Metadata is essential for managing and understanding research data, but it can take different forms depending on how it is organised and used.
Structured metadata refers to metadata that is organized in a defined, consistent format, often within a specific schema or database. This allows for easy searchability, categorization, and integration across different platforms, such as data repositories.
Unstructured metadata consists of more flexible, free-form information that doesn’t follow a specific format. This could include descriptions, notes, or other contextual information that provides valuable insights but may not fit neatly into a standardized framework. While unstructured metadata may require more effort to manage and analyse, it often captures nuances and details that structured metadata cannot.
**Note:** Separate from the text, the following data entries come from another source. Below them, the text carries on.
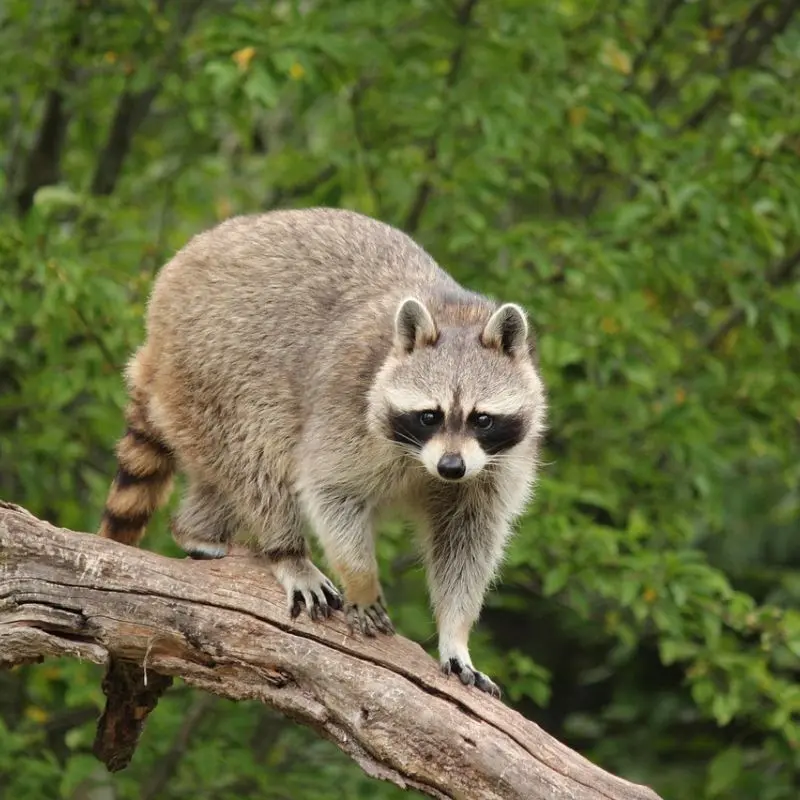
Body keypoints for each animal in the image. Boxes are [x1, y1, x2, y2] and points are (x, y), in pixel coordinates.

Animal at [99, 208, 547, 696]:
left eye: (482, 419)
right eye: (430, 415)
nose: (451, 467)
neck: (457, 314)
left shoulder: (496, 464)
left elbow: (468, 539)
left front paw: (455, 633)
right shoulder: (346, 404)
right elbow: (330, 490)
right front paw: (362, 580)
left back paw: (195, 530)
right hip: (214, 365)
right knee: (259, 456)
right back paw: (285, 551)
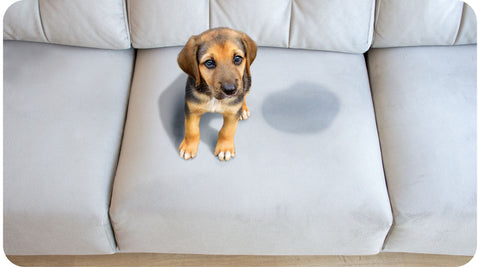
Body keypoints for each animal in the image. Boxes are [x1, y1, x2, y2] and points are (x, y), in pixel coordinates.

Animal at [176, 27, 256, 161]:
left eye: (237, 59)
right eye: (209, 62)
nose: (231, 90)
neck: (213, 97)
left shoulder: (232, 113)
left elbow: (227, 131)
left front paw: (224, 148)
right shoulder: (191, 109)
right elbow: (191, 130)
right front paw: (189, 147)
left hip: (247, 81)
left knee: (244, 94)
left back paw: (243, 109)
Metadata can be created at different levels to describe and provide context for your data. At a minimum, you will have project-level metadata, which offers an overview of the entire research project. This may include information such as the project title, creator(s), institutional affiliation, funding details, project location, research objectives, and any ethical approvals. Project-level metadata helps others (and your future self) understand the broader context of your research.
In addition to project-level metadata, granular or file-level metadata can also be created. This refers to metadata associated with specific datasets, files, or pieces of analysis. For example, codebooks provide valuable contextual information for variables while comments within your code can describe the purpose of functions or variables, making your scripts easier to understand and reuse. Similarly, annotations or notes on interview transcripts can help explain themes, coding decisions, or analytical choices made during qualitative analysis.
Regardless of the level, metadata should be rich, consistent, and meaningful. Well-documented metadata improves the transparency, reusability, and long-term value of your data by ensuring that both you and others can accurately interpret and work with the data, even months or years after the original project has ended.